Sebelum Mia atau Raya bisa memberikan jawaban, Ulamay sudah tahu jawabannya. Tanda-tanda itu jelas, dengan laptop yang masih menyala di meja samping mereka dan bekas makanan yang berserakan di lantai. Itu adalah bukti takea terbantahkan bahwa adiknya sedang menangis karena drama Korea, sesuatu yang sering terjadi saat alur cerita mencapai puncaknya yang tragis.
"Keterlaluan kalian, membuatku panik saja! Mia, mulai sekarang sampai seminggu ke depan jangan pernah menonton drakor lagi, atau Kakak akan sita laptop kamu," ujar Ulamay dengan tegas, membuat wajah Mia langsung cemberut.
"Itu tidak adil! Masa cuma aku saja yang dihukum?
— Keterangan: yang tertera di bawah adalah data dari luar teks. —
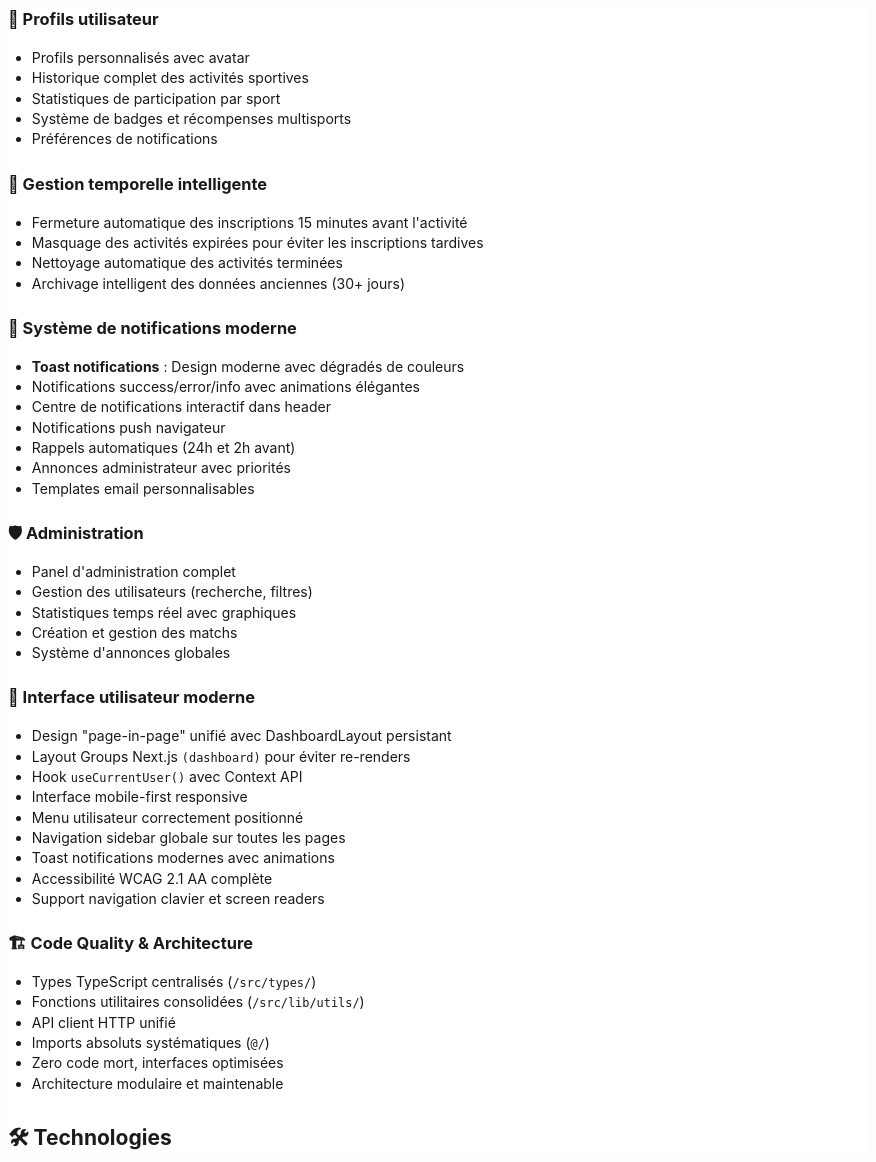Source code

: ### 👥 Profils utilisateur
- Profils personnalisés avec avatar
- Historique complet des activités sportives
- Statistiques de participation par sport
- Système de badges et récompenses multisports
- Préférences de notifications

### 🎯 Gestion temporelle intelligente
- Fermeture automatique des inscriptions 15 minutes avant l'activité
- Masquage des activités expirées pour éviter les inscriptions tardives
- Nettoyage automatique des activités terminées
- Archivage intelligent des données anciennes (30+ jours)

### 🔔 Système de notifications moderne
- **Toast notifications** : Design moderne avec dégradés de couleurs
- Notifications success/error/info avec animations élégantes
- Centre de notifications interactif dans header
- Notifications push navigateur
- Rappels automatiques (24h et 2h avant)
- Annonces administrateur avec priorités
- Templates email personnalisables

### 🛡️ Administration
- Panel d'administration complet
- Gestion des utilisateurs (recherche, filtres)
- Statistiques temps réel avec graphiques
- Création et gestion des matchs
- Système d'annonces globales

### 📱 Interface utilisateur moderne
- Design "page-in-page" unifié avec DashboardLayout persistant
- Layout Groups Next.js `(dashboard)` pour éviter re-renders
- Hook `useCurrentUser()` avec Context API
- Interface mobile-first responsive
- Menu utilisateur correctement positionné
- Navigation sidebar globale sur toutes les pages
- Toast notifications modernes avec animations
- Accessibilité WCAG 2.1 AA complète
- Support navigation clavier et screen readers

### 🏗️ Code Quality & Architecture
- Types TypeScript centralisés (`/src/types/`)
- Fonctions utilitaires consolidées (`/src/lib/utils/`)
- API client HTTP unifié
- Imports absoluts systématiques (`@/`)
- Zero code mort, interfaces optimisées
- Architecture modulaire et maintenable

## 🛠️ Technologies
Raya juga menangis. Apa Kakak tidak merasa di-prank juga oleh dia?" protes Mia sambil memanyunkan bibirnya.
"Tentu saja Raya juga akan dihukum," sahut Ulamay sambil melirik Raya yang menunduk malu.
"Maafkan aku, Kak. Aku terbawa suasana," ujar Raya dengan suara lirih.
"Tentu saja aku memaafkan mu, Dek. Tapi hukumanmu tetap berjalan!" Ulamay terkekeh, puas melihat wajah bingung adiknya.
"Apa hukumannya?" tanya Raya penasaran, sedikit menyesal telah menangis tanpa alasan jelas.
"Menginap lah semalam saja di sini. Dan ya, aku tidak menerima penolakan," jawab Ulamay sambil berbalik meninggalkan kamar.
"Haiss, ini gara-gara kamu, Mia. Aku harusnya pulang, tapi kenapa malah jadi menginap di sini?" omel Raya kesal, sementara Mia hanya tertawa tanpa dosa.
"Santai aja, Ray. Sekali-kali menginap seru juga kan?" ujar Mia sambil terus tertawa, bahkan asyik membersihkan kamar yang sedikit berantakan. Raya mendengus, namun akhirnya ikut membantu Mia tanpa banyak bicara lagi.
"Aku senang melihatmu bahagia, Raya," ujar Mia tiba-tiba, matanya penuh kehangatan.
"Aku lagi marah, tahu," balas Raya dengan ekspresi cemberut, yang justru semakin memancing kekehan Mia.
•••
Drtttt... Drtttt... Drtttt...
Ponsel Raya tiba-tiba bergetar di atas meja.
"Ray, ponselmu!" seru Mia sambil mengambil sampah yang dipegang Raya.
"Makasih, Mia." Raya meraih ponselnya setelah Mia pergi membuang sampah. Di layar tertera nama Tante Ashanty. Dengan cepat Raya mengangkat panggilan itu.
"Halo, Tante!" Raya menjawab, sedikit penasaran dengan alasan panggilan mendadak tersebut.